Hut site, Fustane, Co. Kerry
Co. Kerry |
Settlement Sites
On the southern slope of Mangerton Mountain in County Kerry, a ring of collapsed drystone walling barely breaks the surface of the bog, its stones arranged in a circle small enough that you could pace across it in a few steps.
The structure measures just 3.5 metres in diameter, and what remains of its wall, which has slumped rather than tumbled, stands only between a quarter and half a metre high in places. It is the kind of thing that registers as a slight rise in the ground before it registers as anything made by human hands.

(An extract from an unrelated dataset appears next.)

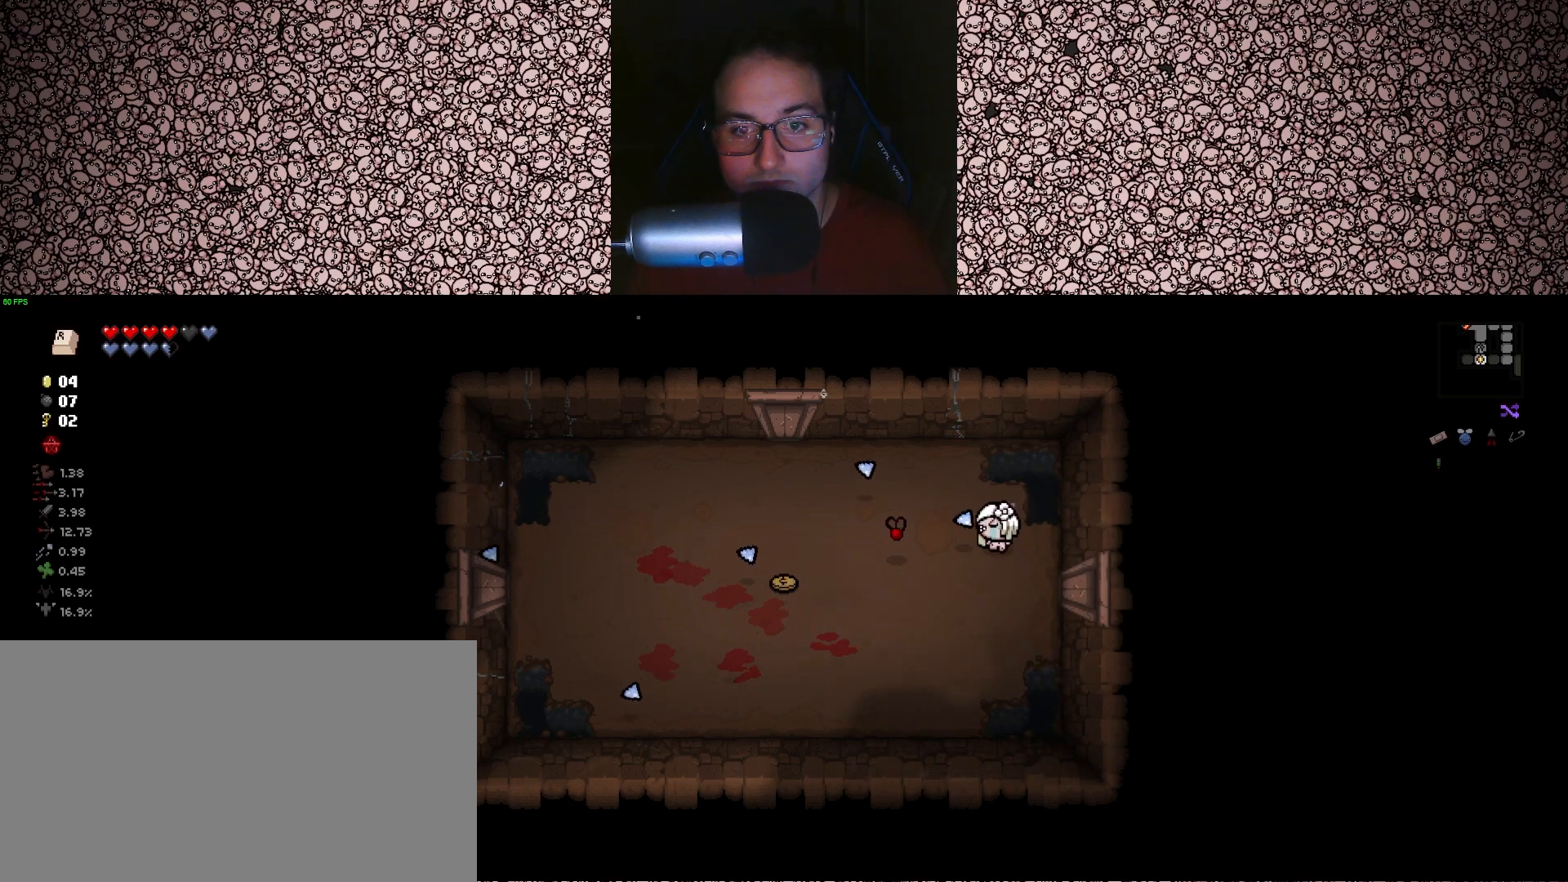
{"keys": ["a", "s"], "events": [[250, "left", "up"], [267, "s", "down"], [300, "d", "down"], [383, "d", "up"], [433, "a", "down"]]}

This is a hut site, a term that covers a broad range of small, circular or oval structures built from drystone, which means stone laid without mortar, and found across Ireland in upland settings. Their dates and functions vary considerably; some were seasonal shelters for those working high pasture, others served more permanent purposes, and precise dating is rarely straightforward without excavation. What gives this particular site some additional texture is its relationship to the landscape around it. A stretch of walling from a wider network of relict field boundaries, that is, the fossilised outlines of an earlier agricultural system now mostly swallowed by bog and rough pasture, runs along the northern arc of the hut. The two features belong together in some sense, remnants of a time when this exposed hillside was organised, worked, and occupied in ways that are now largely illegible.